The study was led by researchers at the University School of Public Health (Japan) and has been published in the International Journal of Cancer. For the study, a total of 36,499 men between the ages of 40 and 79 were surveyed and asked to complete a questionnaire about lifestyle choices, such as diet (including mushroom consumption), physical activity, smoking and drinking habits. Participants were also asked to provide information on their education, family and medical history.
Each participant was then categorised into one of five groups, based on their level of mushroom consumption: almost never (6.9%), 1-2 times a month (36.8%), 1-2 times a week (36%), 3-4 times a week (15.7%) and almost every day (4.6%). During the follow-up period, researchers discovered 1,204 cases of prostate cancer among the participants, a total of 3.3%.
Analysis of the data, after controlling for variables, revealed a significant beneficial effect of mushroom consumption. Compared with those who ate mushrooms less than once a week, those who ate mushrooms 1-2 times each week had an 8% lower relative risk of prostate cancer. Those who ate mushrooms 3-4 times each week had a 17% lower relative risk. Eating mushrooms also appeared to be particularly beneficial among men aged 50 and older, among those who consumed a large amount of meat and dairy products and little fruit and vegetables.
“Test-tube studies and studies conducted on living organisms have shown that mushrooms have the potential to prevent prostate cancer. However, the relationship between mushroom consumption and incidence of prostate cancer in humans has never been investigated before. To the best of our knowledge, this is the first cohort study indicating the prostate cancer-preventive potential of mushrooms at a population level,” said lead researcher Dr Zhang Shu.

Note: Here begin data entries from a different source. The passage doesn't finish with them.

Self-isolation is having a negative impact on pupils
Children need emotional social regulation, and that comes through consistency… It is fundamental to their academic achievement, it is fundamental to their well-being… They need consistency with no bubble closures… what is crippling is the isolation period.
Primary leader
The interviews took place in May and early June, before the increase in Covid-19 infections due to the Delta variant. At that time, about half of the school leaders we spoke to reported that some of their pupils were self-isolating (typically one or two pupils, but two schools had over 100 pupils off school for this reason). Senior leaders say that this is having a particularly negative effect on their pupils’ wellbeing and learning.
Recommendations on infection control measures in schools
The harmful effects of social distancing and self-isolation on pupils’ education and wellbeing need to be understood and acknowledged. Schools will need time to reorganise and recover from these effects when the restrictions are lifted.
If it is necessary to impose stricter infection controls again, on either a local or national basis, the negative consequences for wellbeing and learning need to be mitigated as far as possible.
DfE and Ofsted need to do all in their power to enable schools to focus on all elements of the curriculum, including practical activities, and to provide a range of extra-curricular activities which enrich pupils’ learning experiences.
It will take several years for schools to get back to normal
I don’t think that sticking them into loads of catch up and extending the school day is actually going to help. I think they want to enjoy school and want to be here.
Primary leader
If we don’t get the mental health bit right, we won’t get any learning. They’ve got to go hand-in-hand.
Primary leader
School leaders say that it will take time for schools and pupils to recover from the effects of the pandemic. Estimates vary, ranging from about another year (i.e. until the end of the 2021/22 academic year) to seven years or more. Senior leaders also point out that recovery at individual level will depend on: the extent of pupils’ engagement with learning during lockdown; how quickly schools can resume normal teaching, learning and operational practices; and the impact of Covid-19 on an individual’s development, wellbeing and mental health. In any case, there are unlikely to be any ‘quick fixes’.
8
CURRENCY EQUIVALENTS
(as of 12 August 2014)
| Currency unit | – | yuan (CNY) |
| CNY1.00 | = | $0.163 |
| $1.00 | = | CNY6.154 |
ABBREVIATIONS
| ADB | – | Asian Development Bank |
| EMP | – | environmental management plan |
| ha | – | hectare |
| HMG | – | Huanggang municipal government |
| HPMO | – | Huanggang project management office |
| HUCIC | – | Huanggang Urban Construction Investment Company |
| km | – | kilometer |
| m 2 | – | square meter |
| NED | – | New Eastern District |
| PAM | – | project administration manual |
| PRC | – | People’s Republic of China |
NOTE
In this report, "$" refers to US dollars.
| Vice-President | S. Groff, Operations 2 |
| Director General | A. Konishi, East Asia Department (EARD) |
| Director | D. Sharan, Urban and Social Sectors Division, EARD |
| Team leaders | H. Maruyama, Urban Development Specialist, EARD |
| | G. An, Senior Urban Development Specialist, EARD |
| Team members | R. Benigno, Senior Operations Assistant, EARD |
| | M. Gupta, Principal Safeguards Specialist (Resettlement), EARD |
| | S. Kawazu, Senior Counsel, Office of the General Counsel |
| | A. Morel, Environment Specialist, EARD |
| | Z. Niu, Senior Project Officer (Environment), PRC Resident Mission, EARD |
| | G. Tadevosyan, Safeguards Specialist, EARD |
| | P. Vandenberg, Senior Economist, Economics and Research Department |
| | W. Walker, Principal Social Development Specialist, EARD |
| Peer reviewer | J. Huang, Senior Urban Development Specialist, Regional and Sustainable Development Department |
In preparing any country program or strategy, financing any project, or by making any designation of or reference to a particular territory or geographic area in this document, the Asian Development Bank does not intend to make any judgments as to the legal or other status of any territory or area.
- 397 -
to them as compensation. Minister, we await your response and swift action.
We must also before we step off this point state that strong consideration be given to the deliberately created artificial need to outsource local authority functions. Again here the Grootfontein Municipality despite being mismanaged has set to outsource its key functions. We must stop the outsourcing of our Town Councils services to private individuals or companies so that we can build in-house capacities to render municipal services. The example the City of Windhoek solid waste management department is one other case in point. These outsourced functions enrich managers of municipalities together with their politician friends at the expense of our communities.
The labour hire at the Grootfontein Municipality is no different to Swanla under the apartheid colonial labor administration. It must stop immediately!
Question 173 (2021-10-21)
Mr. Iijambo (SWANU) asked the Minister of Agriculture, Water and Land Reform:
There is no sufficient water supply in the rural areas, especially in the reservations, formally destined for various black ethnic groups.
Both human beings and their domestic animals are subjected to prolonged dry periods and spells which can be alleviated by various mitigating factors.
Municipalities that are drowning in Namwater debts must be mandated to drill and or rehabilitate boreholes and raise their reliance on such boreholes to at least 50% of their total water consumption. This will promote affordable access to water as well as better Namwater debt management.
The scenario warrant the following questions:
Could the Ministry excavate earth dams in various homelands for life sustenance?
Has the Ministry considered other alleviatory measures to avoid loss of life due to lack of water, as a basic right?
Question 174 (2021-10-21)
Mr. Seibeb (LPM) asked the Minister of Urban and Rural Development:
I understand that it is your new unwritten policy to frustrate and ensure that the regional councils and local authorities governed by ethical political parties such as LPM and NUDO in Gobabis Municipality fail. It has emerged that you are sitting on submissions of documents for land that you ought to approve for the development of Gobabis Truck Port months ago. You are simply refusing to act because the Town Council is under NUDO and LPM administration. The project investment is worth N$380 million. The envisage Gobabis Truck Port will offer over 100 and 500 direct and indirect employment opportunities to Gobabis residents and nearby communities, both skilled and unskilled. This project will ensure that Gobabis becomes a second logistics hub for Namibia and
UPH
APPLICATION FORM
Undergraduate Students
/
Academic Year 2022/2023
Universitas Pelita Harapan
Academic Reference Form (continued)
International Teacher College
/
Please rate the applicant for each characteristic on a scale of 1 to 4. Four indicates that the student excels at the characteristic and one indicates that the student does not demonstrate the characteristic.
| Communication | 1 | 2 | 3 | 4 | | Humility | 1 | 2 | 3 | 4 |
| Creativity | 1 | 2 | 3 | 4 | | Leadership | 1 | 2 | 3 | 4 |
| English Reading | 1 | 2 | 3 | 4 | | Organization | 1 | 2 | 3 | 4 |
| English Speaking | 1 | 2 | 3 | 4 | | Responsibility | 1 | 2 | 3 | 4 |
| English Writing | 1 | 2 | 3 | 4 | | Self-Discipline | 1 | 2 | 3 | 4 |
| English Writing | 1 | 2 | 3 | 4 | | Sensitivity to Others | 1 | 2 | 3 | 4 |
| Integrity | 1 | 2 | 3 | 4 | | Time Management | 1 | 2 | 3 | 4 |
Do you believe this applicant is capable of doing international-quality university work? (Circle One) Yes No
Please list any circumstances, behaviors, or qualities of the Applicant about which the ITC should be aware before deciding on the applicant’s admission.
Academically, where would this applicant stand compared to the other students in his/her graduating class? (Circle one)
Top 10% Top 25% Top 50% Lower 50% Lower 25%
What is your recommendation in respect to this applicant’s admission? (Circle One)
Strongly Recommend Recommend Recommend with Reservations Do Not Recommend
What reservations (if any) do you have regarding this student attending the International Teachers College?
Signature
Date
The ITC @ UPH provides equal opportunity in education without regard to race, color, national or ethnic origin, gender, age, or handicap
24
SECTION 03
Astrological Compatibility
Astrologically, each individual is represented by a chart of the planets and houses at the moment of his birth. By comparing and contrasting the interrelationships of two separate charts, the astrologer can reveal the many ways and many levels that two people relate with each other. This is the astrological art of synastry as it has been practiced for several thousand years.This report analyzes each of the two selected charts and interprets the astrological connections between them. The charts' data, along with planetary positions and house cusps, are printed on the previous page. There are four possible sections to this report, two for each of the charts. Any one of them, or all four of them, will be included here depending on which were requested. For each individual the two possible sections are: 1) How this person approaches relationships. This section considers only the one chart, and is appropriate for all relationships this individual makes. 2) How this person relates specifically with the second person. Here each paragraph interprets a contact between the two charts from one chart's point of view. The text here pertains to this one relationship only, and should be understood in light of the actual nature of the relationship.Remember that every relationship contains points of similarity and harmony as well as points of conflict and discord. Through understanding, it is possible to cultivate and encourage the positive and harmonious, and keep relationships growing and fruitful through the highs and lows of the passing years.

Mushrooms are a relatively inexpensive and a widely consumed food throughout the world. In recent years, studies have begun to identify their potential disease fighting capabilities. According to the study, mushrooms are a good source of vitamins, minerals and antioxidants which are believed to mitigate oxidative stress. This type of stress comes through a cellular imbalance caused by poor diet and lifestyle choices. Mushrooms have also been known to mitigate exposure to environmental toxins which lead to chronic inflammation and, eventually, to chronic diseases such as cancer.
However, there are certain limitations to the study. Firstly, using self-reported dietary information is not ideal because it is open to error and misreporting. But for a study of this size, there is no viable alternative. As the study is purely observational, the authors cannot definitively conclude that mushrooms caused the reduction in cancer risk. Although this research was not designed to uncover how mushrooms might protect against cancer, the authors believe that this effect might be due to their antioxidants.
“The results of our study suggest mushrooms may have a positive health effect on humans,” said Dr Zhang. “Based on these findings, further studies that provide more information on dietary intake of mushrooms in other populations and settings are required to confirm this relationship.”